Howard Zinn's "Ballade for Americans"
In reading all 600+ pages of Howard Zinn's A People's History of the United States from 1492 to the Present (which was 2000, including the disastrous election), I find none of the canonical American heroes discussed in much depth. That includes all figures on Mt. Rushmore. Only Bill Clinton's administration is focused on, along with some of FDR's New Deal dealings and some of Lincoln's hypocrisy no one wants to know about. In the case of Clinton, the Monica episode is rightly set in its trivial place, but even this nineties hero's "paying down the national debt" is cast as a should-have-been reallocation, to--we the people, the same people to whom Zinn himself would like to reallocate the billions spent on national defense, amounts always increasing even though the cold war ended twenty years ago.

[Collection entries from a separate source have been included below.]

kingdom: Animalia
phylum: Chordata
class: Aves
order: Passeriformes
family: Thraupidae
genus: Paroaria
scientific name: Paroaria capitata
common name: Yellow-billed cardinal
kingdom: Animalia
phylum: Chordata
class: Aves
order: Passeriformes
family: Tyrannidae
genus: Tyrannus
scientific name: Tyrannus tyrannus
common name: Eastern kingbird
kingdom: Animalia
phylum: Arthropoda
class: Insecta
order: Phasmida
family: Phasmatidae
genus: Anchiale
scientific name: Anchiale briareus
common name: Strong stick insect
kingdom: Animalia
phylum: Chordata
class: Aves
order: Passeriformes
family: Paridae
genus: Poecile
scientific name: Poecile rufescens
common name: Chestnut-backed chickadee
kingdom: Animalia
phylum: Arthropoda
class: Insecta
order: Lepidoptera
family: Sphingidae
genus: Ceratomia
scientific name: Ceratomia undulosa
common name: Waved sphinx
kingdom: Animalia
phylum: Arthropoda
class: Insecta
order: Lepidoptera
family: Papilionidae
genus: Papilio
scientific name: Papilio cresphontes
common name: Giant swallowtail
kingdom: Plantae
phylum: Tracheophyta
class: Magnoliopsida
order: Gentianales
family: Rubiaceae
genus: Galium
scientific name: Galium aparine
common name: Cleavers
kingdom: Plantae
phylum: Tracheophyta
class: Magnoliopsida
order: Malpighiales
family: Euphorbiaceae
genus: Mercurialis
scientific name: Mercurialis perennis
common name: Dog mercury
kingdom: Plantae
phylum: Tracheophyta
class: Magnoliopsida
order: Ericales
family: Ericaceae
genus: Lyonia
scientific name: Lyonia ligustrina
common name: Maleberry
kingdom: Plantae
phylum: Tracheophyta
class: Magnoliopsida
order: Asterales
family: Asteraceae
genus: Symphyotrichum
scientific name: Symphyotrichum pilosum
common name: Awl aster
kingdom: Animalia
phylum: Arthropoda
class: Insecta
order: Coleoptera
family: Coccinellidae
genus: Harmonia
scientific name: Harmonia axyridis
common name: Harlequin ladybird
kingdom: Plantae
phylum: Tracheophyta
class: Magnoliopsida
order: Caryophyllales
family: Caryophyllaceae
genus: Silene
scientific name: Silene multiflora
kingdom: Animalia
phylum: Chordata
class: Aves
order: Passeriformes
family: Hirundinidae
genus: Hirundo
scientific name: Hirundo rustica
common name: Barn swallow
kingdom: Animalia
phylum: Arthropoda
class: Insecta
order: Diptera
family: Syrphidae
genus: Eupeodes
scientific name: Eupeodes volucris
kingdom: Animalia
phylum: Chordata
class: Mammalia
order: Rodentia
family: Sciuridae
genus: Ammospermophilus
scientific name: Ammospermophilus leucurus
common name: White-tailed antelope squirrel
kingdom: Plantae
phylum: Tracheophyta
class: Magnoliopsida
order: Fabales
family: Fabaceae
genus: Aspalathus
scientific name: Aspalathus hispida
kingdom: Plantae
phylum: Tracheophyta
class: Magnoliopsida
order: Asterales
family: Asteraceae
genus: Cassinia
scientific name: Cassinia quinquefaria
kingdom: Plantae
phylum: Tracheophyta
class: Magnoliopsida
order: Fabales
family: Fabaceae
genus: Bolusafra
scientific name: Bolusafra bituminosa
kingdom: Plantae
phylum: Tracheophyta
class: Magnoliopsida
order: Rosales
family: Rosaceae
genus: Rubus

One good thing Bill did was to raise taxes on the rich and corporations by a few percentage points, Zinn does note.
Zinn's "Ballade for Americans" is an unstoppable lament about the misery of the numerous "underclasses," from the day Columbus set foot on the present-day Guanahani in the Bahamas, to the present, except that unions in the preceding two decades have made some advances, though they now constitute a low percentage of the total labor force--14 percent, the last I read.
Union triumphs in response to the most hideous work circumstances imaginable, are also recorded in the nineteenth and twentieth centuries, but such atrocities would have ignited anyone, especially those at the bottom of the sweatshop or miners' hell, working eighty hours a week or more--the forty-hour week is a recent innovation.
This stratum, the people--whether workers or indigent or indigent working women or Native American or African American, numbering in the millions, sacrificed their lives and civilizations again and again to give birth to the elusive America Langston wonders when his people will have.
How can they ever have it--just because their lashed bodies created and perpetrated an economy of racism to support a culture that still lives in the minds and hearts of many, even as we celebrate the election of the first black (actually mulatto) president in history.
How can America be America when it never was? A country named for an Italian mapmaker?
After reading Howard Zinn's five-hundred-year history, I find it hard to continue loving my country, even though I owe my life to its receptivity to immigrants before the 1920s (my father had to be sponsored by U.S. citizens [relatives, in his case] in the late 1930s). The majority of afflicted Jews were not let in--consider the bounty Hitler offered Roosevelt that might have avoided the Final Solution, for example. Others were kept away by severe quotas imposed by Congress in the 1920s.